- 68% of Chicago's "fragile community" residents want more police presence
- However, 59% know "some" or "a lot" of people treated unfairly by police
- 60% say most people in their area view police negatively
WASHINGTON, D.C. -- Reflecting widespread concern among Chicago residents about crime, 68% of adults living in Chicago's low-income neighborhoods -- called "fragile communities" in a new report from Gallup and the Center for Advancing Opportunity (CAO) -- say they would like the police to spend more time than they currently do in their area. That compares with 54% of fragile community residents nationwide who want a greater police presence where they live, and 29% of Americans overall.
Chicago's crime problem has drawn a great deal of national attention in recent years. The city saw 777 homicides in 2016, the most in 19 years. And although that number fell to 660 in 2017 and an estimated 561 in 2018, Chicago remains more dangerous than most other large cities in the U.S.
Their concentration in poverty-stricken communities is a major factor in why Chicago's minority residents are disproportionately affected by the city's crime problem. One 2017 analysis found that Chicago is the United States' second-most-segregated city (after Detroit), and its minority communities are the most vulnerable to violent crime. Another recent study by researchers at Northwestern University found that, while absolute levels of crime in Chicago have fallen since the 1980s, the decline has been greatest in higher-income communities. As a result, relative inequality in crime between the city's safest and most dangerous neighborhoods has increased by 10% in recent years.
The current CAO/Gallup study finds that almost half of black residents in Chicago's fragile communities (47%) say they either have witnessed a situation in which someone was injured or killed, or have been in a situation in which they feared they themselves would be injured or killed. That proportion is higher than the study found in other racial groups in Chicago's fragile communities (39%) or among fragile community residents nationwide (36%). Further, despite the citywide decline in crime rates in recent decades, about half of Chicago's fragile community residents (49%) say crime in their area has increased in recent years, while just 11% say it has decreased.
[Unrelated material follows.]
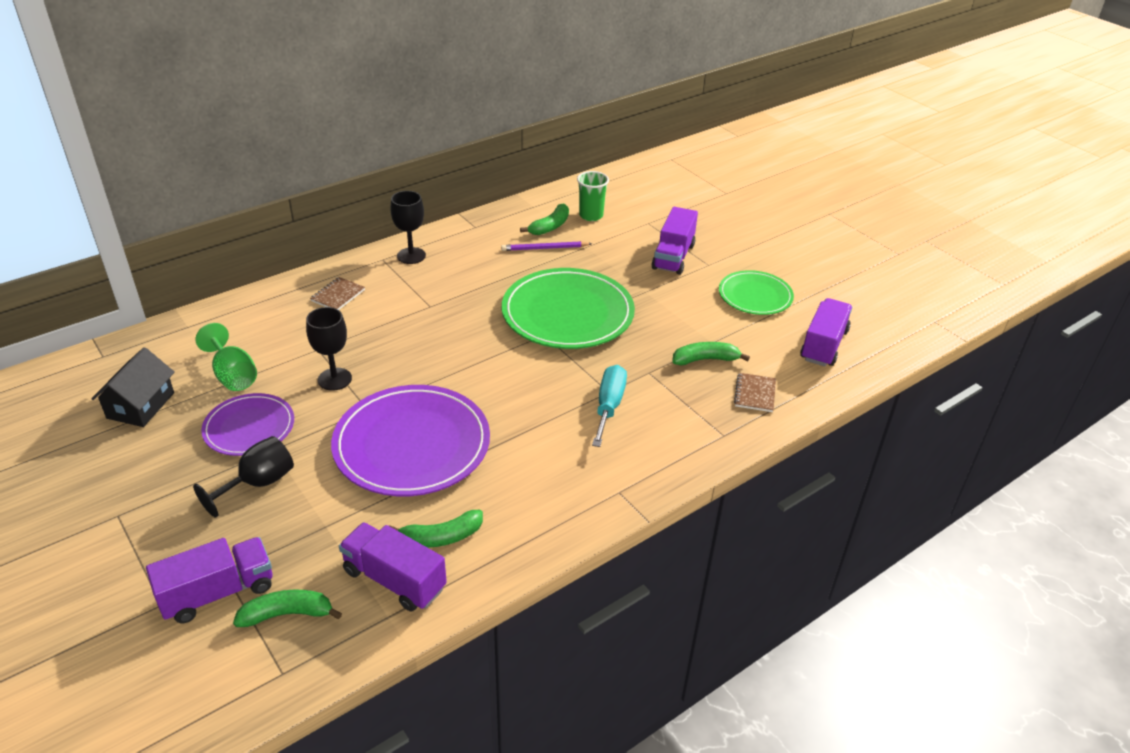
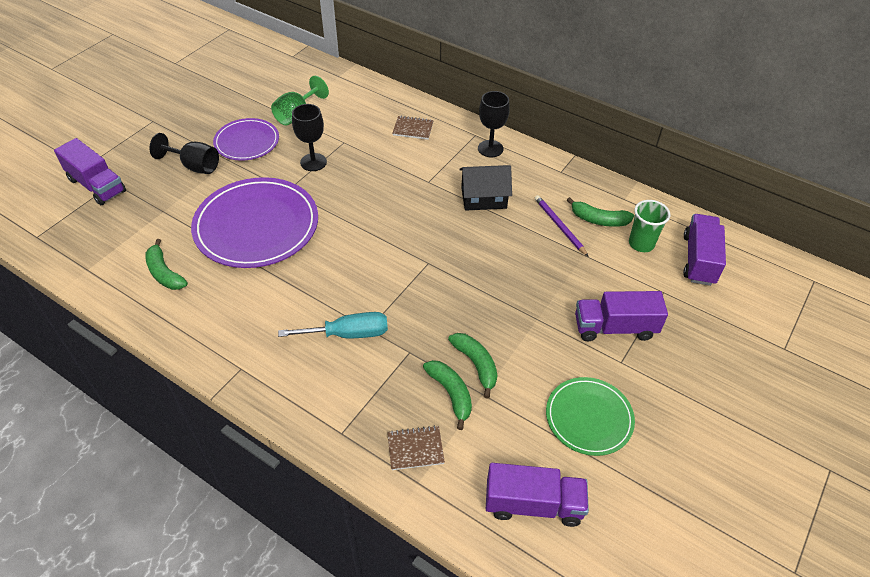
camera: 70 degrees right, 10 degrees up
black house [91,347,175,427] -> black house moved to [459,165,512,211]
green banana [233,590,342,627] -> green banana moved to [448,333,498,399]
purple truck [339,522,447,611] -> purple truck moved to [683,214,726,286]
green plate [502,268,635,349] -> none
Perceptions of Police Treatment of Residents of Chicago's Fragile Communities
At the same time that Chicago's fragile communities need greater protection, these residents are also among the least trusting of their local police and criminal justice system of any fragile community in the country. The rift between law enforcement and black Chicagoans in particular was exacerbated after it was disclosed that the city's police department covered up a 2014 dashcam video in which a black teenager was shot 16 times by a white police officer. The incident highlighted a long-standing culture of corruption and impunity in Chicago law enforcement that the city is still struggling to address.
The CAO/Gallup study finds that:
Almost six in 10 Chicago-area fragile community residents (59%) say they know "some" or "a lot" of people who have been treated unfairly by the police, vs. 45% of fragile community residents nationwide and 36% of Americans overall.
About one-third of Chicago's fragile community residents (34%) say they have "a lot" of respect for their local police, significantly less than the 48% of fragile community residents nationwide and 54% of Americans overall who do.
- Sixty percent of Chicago's fragile community residents say most people in their area view their local police "negatively" or "very negatively," vs. 44% of fragile community residents nationwide and 19% of Americans overall.
Chicago's fragile community residents want law enforcement to spend more time in their neighborhoods, but a lack of trust makes it difficult for them to partner with local police in controlling crime. As a recent investigation of the Chicago Police Department (CPD) by the U.S. Department of Justice concluded, trust between the CPD and residents of the city's crime-stricken neighborhoods "has been broken by systems that have allowed CPD officers who violate the law to escape accountability. This breach in trust has in turn eroded CPD's ability to effectively prevent crime; in other words, trust and effectiveness in combating violent crime are inextricably intertwined."
These findings highlight the extent to which Chicago's long-standing violent crime problem may both cause and be perpetuated by low levels of confidence and trust in law enforcement, especially in predominantly black and Hispanic neighborhoods. But the fact that more than two-thirds of the city's fragile community residents favor a greater police presence also suggests many are eager to move past that mistrust to restore order to their neighborhoods.
Though New York City's crime reduction strategies have not been without controversy, that city has achieved more than 20 consecutive years of falling violent crime rates through a combination of community policing and the visibility of nonprofit groups addressing social needs like jobs, health and counseling. Results from the new CAO/Gallup report highlight the connections between poverty and crime and lack of opportunity in education, employment and health services. The results suggest that putting greater focus on a broad-based approach to facilitating development in fragile communities would help Chicago's leaders lower crime and improve relations with law enforcement over the long term.